Start of Block

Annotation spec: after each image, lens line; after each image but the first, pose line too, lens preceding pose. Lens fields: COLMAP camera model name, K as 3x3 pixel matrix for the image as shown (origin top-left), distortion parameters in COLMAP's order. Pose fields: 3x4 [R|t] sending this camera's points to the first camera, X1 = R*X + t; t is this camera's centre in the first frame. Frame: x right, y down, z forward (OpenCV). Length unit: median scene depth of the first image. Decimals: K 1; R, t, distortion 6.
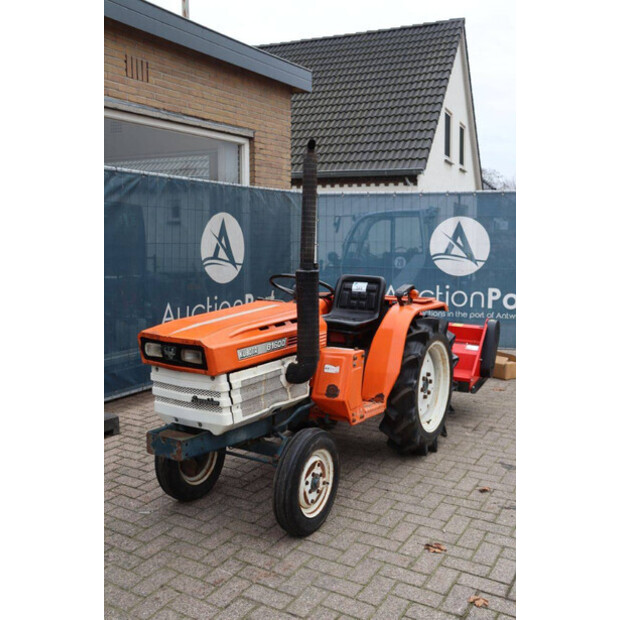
lens RADIAL K [[623.9, 0, 310.0], [0, 623.9, 310.0], [0, 0, 1]] dist [-0.071738, 0.015763]
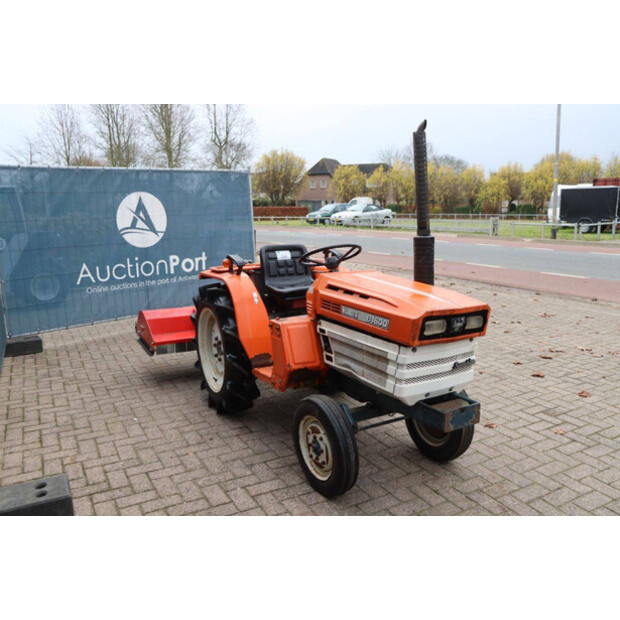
lens RADIAL K [[528.3, 0, 310.0], [0, 528.3, 310.0], [0, 0, 1]] dist [-0.070823, 0.010218]
pose [[0.509345, -0.179410, 0.841653, -0.493817], [0.122360, 0.983188, 0.135531, -0.045331], [-0.851819, 0.033952, 0.522734, 0.360163]]
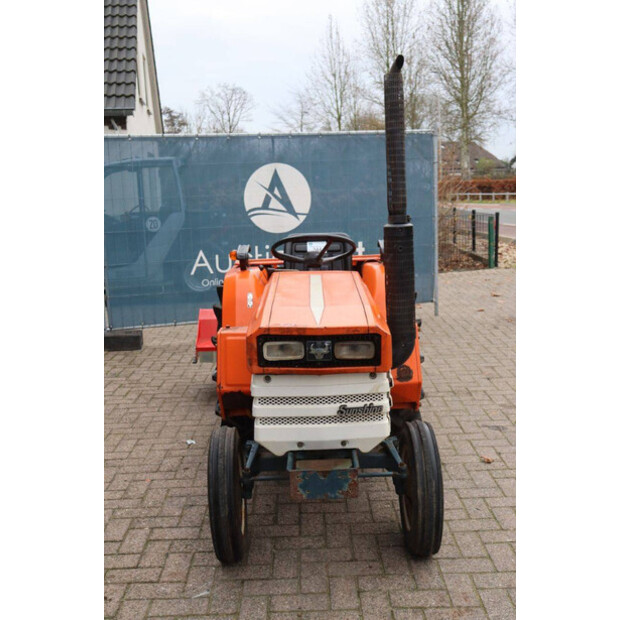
lens RADIAL K [[727.1, 0, 310.0], [0, 727.1, 310.0], [0, 0, 1]] dist [-0.016556, 0.009022]
pose [[0.855387, -0.117314, 0.504531, -0.303867], [0.096894, 0.993062, 0.066634, -0.015090], [-0.508847, -0.008112, 0.860819, 0.141493]]
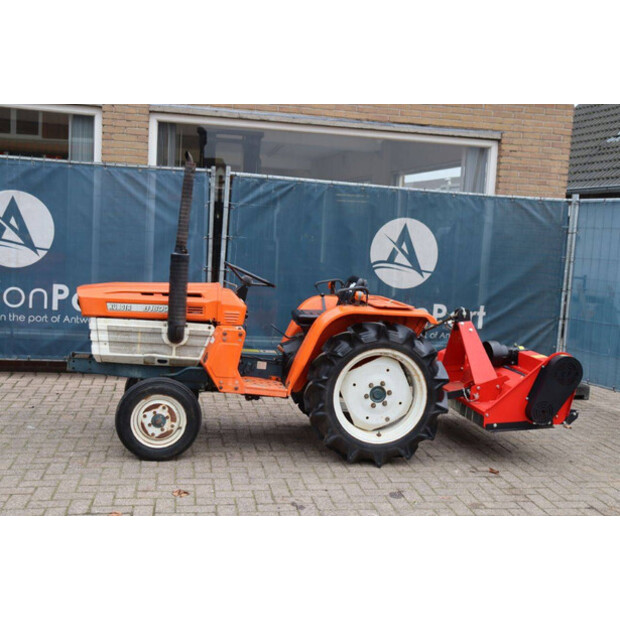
lens RADIAL K [[741.5, 0, 310.0], [0, 741.5, 310.0], [0, 0, 1]] dist [-0.008478, -0.003686]
pose [[0.654123, 0.108163, -0.748615, 0.692004], [-0.145664, 0.989210, 0.015648, -0.006297], [0.742230, 0.098810, 0.662821, 0.111816]]
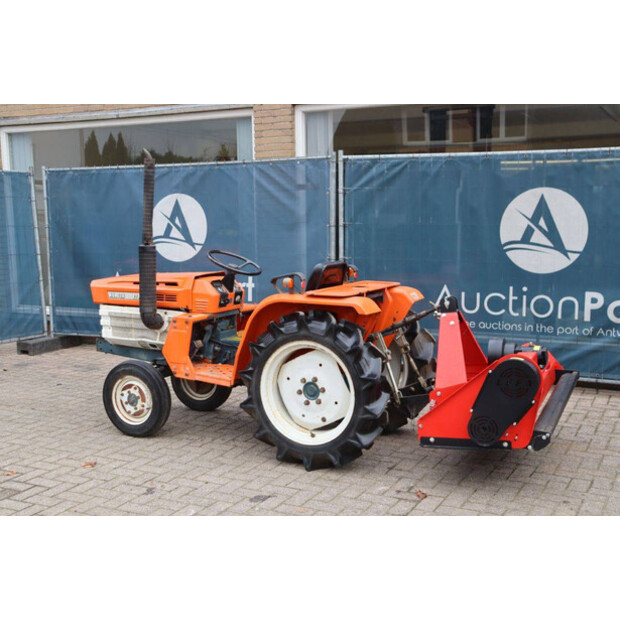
lens RADIAL K [[773.6, 0, 310.0], [0, 773.6, 310.0], [0, 0, 1]] dist [0.004449, 0.030196]
pose [[0.069802, 0.119325, -0.990399, 0.899086], [-0.110059, 0.987680, 0.111241, -0.079210], [0.991471, 0.101237, 0.082074, 0.649656]]
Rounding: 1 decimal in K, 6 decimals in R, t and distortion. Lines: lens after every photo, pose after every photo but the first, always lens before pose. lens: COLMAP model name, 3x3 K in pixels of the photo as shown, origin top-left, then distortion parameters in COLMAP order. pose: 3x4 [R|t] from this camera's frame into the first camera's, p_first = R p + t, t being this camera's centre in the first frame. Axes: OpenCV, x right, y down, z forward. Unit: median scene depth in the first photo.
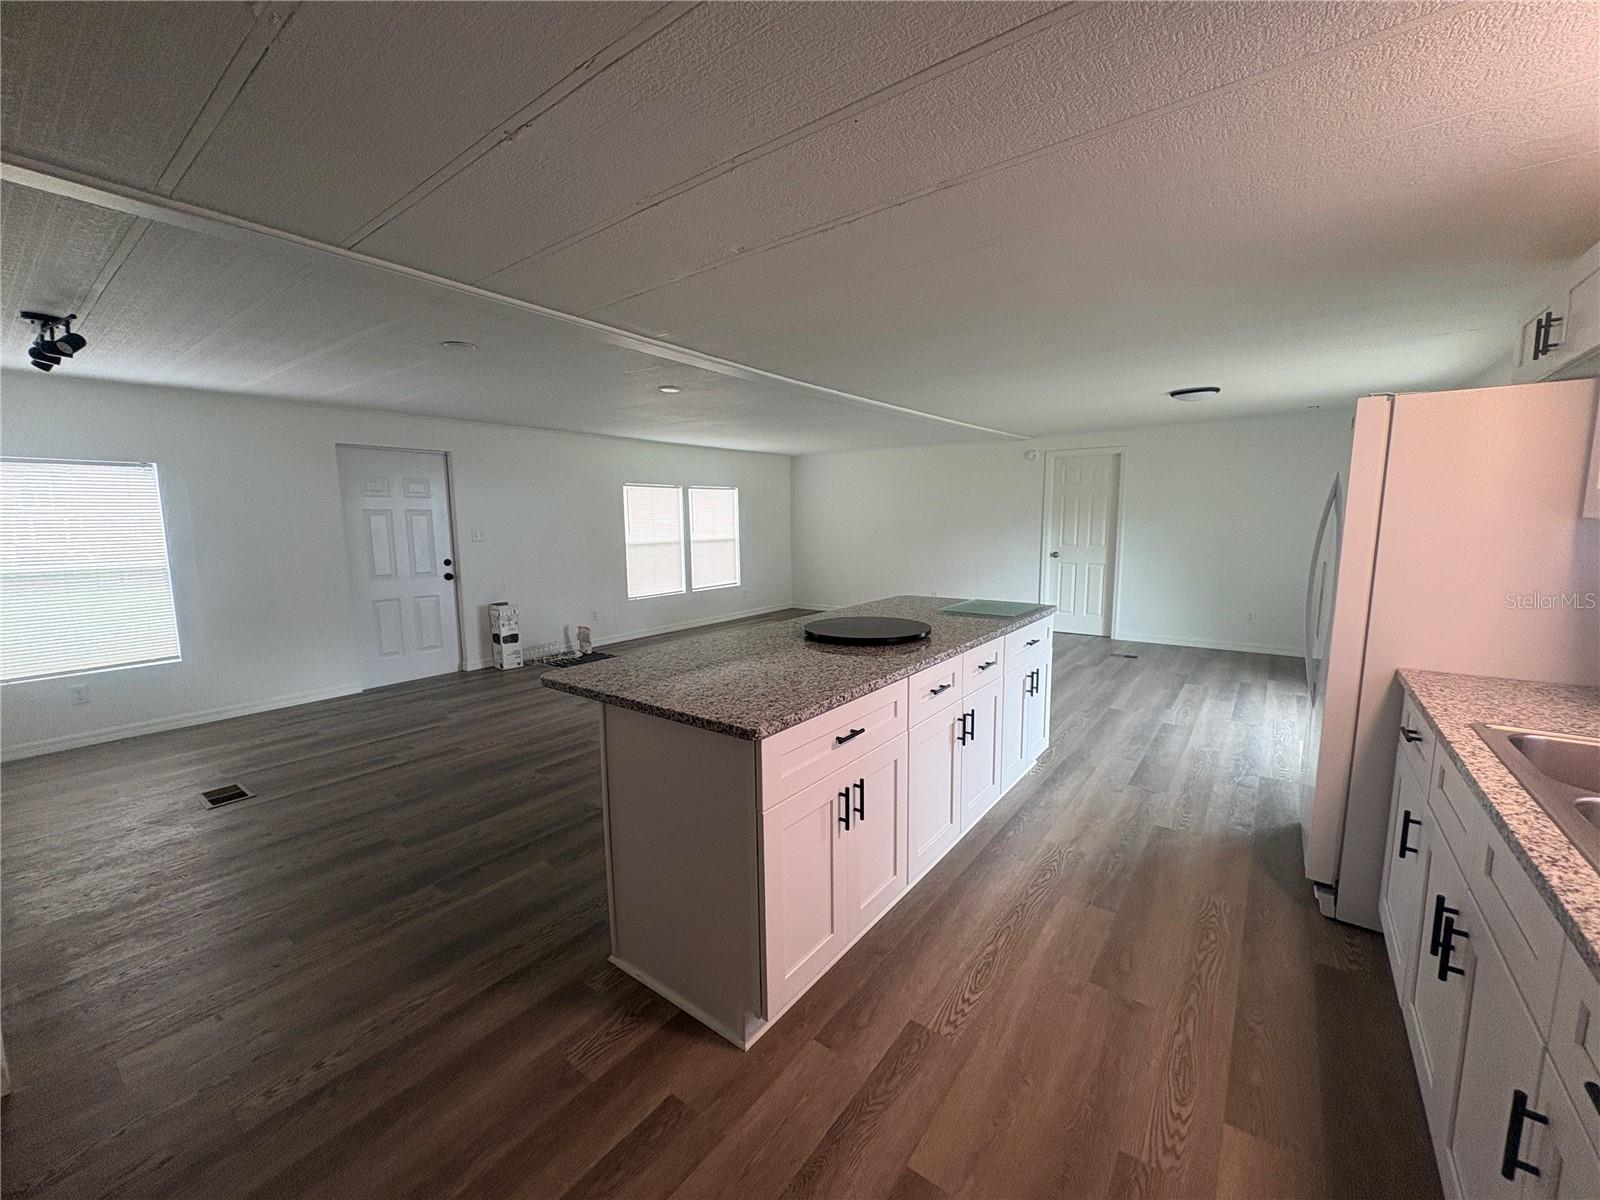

End of Block

## TASK BRIEF
Can you reproduce all of the data above verbatim, leaving out the pictures?

## EXPECTED OUTPUT
Annotation spec: after each image, lens line; after each image but the first, pose line too, lens preceding pose. Lens fields: COLMAP camera model name, K as 3x3 pixel matrix for the image as shown (origin top-left), distortion parameters in COLMAP's order. Pose fields: 3x4 [R|t] sending this camera's points to the first camera, X1 = R*X + t; t is this camera's centre in the first frame. Frame: x right, y down, z forward (OpenCV). Length unit: median scene depth of the first image. Decimals: K 1; R, t, distortion 6.
lens RADIAL K [[623.9, 0, 310.0], [0, 623.9, 310.0], [0, 0, 1]] dist [-0.071738, 0.015763]
lens RADIAL K [[528.3, 0, 310.0], [0, 528.3, 310.0], [0, 0, 1]] dist [-0.070823, 0.010218]
pose [[0.509345, -0.179410, 0.841653, -0.493817], [0.122360, 0.983188, 0.135531, -0.045331], [-0.851819, 0.033952, 0.522734, 0.360163]]
lens RADIAL K [[727.1, 0, 310.0], [0, 727.1, 310.0], [0, 0, 1]] dist [-0.016556, 0.009022]
pose [[0.855387, -0.117314, 0.504531, -0.303867], [0.096894, 0.993062, 0.066634, -0.015090], [-0.508847, -0.008112, 0.860819, 0.141493]]
lens RADIAL K [[741.5, 0, 310.0], [0, 741.5, 310.0], [0, 0, 1]] dist [-0.008478, -0.003686]
pose [[0.654123, 0.108163, -0.748615, 0.692004], [-0.145664, 0.989210, 0.015648, -0.006297], [0.742230, 0.098810, 0.662821, 0.111816]]
lens RADIAL K [[773.6, 0, 310.0], [0, 773.6, 310.0], [0, 0, 1]] dist [0.004449, 0.030196]
pose [[0.069802, 0.119325, -0.990399, 0.899086], [-0.110059, 0.987680, 0.111241, -0.079210], [0.991471, 0.101237, 0.082074, 0.649656]]
Rounding: 1 decimal in K, 6 decimals in R, t and distortion. Lines: lens after every photo, pose after every photo but the first, always lens before pose. lens: COLMAP model name, 3x3 K in pixels of the photo as shown, origin top-left, then distortion parameters in COLMAP order. pose: 3x4 [R|t] from this camera's frame into the first camera's, p_first = R p + t, t being this camera's centre in the first frame. Axes: OpenCV, x right, y down, z forward. Unit: median scene depth in the first photo.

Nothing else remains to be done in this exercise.